Ustawa trafi teraz do Senatu, który będzie miał 30 dni na jej przyjęcie, wprowadzenie poprawek lub odrzucenie. Gość Porannych pytań był przekonany, że w izbie wyższej parlamentu dojdzie ponownie do przeciągania w czasie decyzji dotyczącej ustawy wyborczej.
Chciałbym się mylić, ale jestem przekonany, że nastąpi destrukcja w wykonaniu marszałka Grodzkiego i Senatu. Znowu będą pracować 30 dni po to, aby w ostatnim dniu ustawę wyrzucić. To jest hipokryzja części rządzącej w Senacie. Mamy pewien naddatek jeśli chodzi o terminy. Pierwszy, jak mówią eksperci, to 28 czerwca, później mamy jeszcze cały lipiec. Jestem przekonany, że zdołamy w sposób bardzo demokratyczny i konstytucyjny te wybory przeprowadzić. Obstrukcja ze strony opozycji będzie. Gdyby wybory odbyły się 10 maja, ponieśliby sromotną klęskę. (…) Staramy się w sposób absolutnie konstytucyjny i demokratyczny słuchać uwag, które są zgłaszane. We wczorajszym głosowaniu nie byliśmy sami. Dołączyła do nas Konfederacja
– komentował poseł.

_PODANE INFORMACJE_:
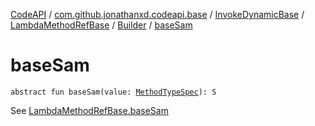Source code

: [CodeAPI](../../../../index.md) / [com.github.jonathanxd.codeapi.base](../../../index.md) / [InvokeDynamicBase](../../index.md) / [LambdaMethodRefBase](../index.md) / [Builder](index.md) / [baseSam](.)

# baseSam

`abstract fun baseSam(value: `[`MethodTypeSpec`](../../../../com.github.jonathanxd.codeapi.common/-method-type-spec/index.md)`): S`

See [LambdaMethodRefBase.baseSam](../base-sam.md)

_LISTA ZADAŃ_:
• 1. Ile dni będzie miał Senat na rozpatrzenie ustawy według tekstu do ćwiczenia?
• 2. Zapisz w formie krótkiej listy akapit tekstu do ćwiczenia zaczynający się od słów „Ustawa trafi teraz do Senatu”. Zachowaj jego główne fakty.
Wiersze nie są potrzebne do wykonania zadań.

_WYNIKI_:
• 1. Senat będzie miał 30 dni na przyjęcie ustawy, wprowadzenie poprawek lub jej odrzucenie.

• 2.
- Ustawa trafi do Senatu.
- Senat będzie miał 30 dni na jej przyjęcie, wprowadzenie poprawek lub odrzucenie.
- Gość Porannych pytań był przekonany, że w izbie wyższej decyzja w sprawie ustawy wyborczej znów będzie przeciągana w czasie.